There's plenty of then-revolutionary ideas in Breathless, starting with its plot. Michel Poiccard (Jean-Paul Belmondo), a fan of low-rent American gangster movies, decides to steal a car, resulting in him killing a motorbike police officer. He runs back to Paris to hide out with Patricia (Jean Seberg), an American who sells newspapers on the streets. Based on an actual event, Godard uses this thin plot as the skeleton for his anarchic desires. The dialogue is loose and amorphous, and the editing alternates between rapid cutaways and remarkable long takes. The handheld cinematography - reportedly achieved by Godard pushing his cameraman around in a wheelchair for some takes - gives the film an off-the-cuff feeling. This was independent guerrilla filmmaking before such a thing really existed.
But for all those elements, what continues to stand out the most about Breathless is how it explores adolescence in a vibrant, unexpected way.
More after the jump.
Now, this isn't to say that the film is about adolescents. Indeed, neither Michel and Patricia are children, but rather young adults at least in their 20s. What I mean is that the film reflexively explores the way that pop culture shapes the way we act in our youth and our ideas of the world. Michel fancies himself to be like the gangsters in the movies he sees; in particular, he sees a little bit of Humphrey Bogart in himself. He touches his lips with his thumb in a clearly intentional performance, because he wants to mimic their "coolness." Sure, Michel is already something of a shady man, but he conflates his crimes with the performance he gives as a gangster from the movies. Similarly, Patricia performs the role of a bookish Audrey Hepburn, interested in poetry and philosophy. She's a tourist in a strange land, but she pretends to belong to it. It's all an act.
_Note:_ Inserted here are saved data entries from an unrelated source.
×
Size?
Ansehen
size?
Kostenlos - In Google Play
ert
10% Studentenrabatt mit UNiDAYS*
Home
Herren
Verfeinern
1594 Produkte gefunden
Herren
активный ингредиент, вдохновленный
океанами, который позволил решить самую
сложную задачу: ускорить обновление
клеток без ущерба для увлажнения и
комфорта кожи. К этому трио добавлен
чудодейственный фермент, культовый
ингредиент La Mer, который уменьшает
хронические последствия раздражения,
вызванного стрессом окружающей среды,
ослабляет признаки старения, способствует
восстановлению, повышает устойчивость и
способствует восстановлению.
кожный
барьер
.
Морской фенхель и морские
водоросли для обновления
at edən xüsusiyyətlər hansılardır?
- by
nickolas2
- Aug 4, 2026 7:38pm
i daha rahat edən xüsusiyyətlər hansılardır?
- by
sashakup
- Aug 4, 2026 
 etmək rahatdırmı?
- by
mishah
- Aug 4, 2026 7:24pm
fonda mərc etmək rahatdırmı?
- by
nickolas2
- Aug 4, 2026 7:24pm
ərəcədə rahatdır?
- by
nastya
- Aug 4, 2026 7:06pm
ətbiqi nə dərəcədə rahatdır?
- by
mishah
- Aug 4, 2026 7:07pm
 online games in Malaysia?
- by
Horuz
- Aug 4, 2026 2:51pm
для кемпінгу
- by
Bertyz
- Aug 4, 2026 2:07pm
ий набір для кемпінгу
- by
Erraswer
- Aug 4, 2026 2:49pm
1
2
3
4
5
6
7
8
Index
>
You'd be hard-pressed to find someone who didn't try on a new persona during their youth. It's a fairly common act; you're growing up, and as you find that you and your friends are changing, you experiment with different "masks," looking for one that fits. What Breathless cleverly acknowledges is that almost everyone is influenced by the art they consume when they try on these masks. Cliques at high schools aren't so much established in reality as they are reinforced by television programs and films aimed at that age group, and in turn those cliques become reality. We mimic what we see the famous doing, whether that be through acting or reality television. Art has a powerful influence on our lives, especially when we're young, and our performances of new versions of ourselves are ultimately an extension of "life imitating art imitating life."
In the years since its release, Breathless has been held up as the essence of French "cool," as well as every film geek's perfect example of what "real cinema" is. Yet, for all of its many great innovations and influence, it remains an underrated examination of performance in adolescence, which may be Godard's most stealthy achievement.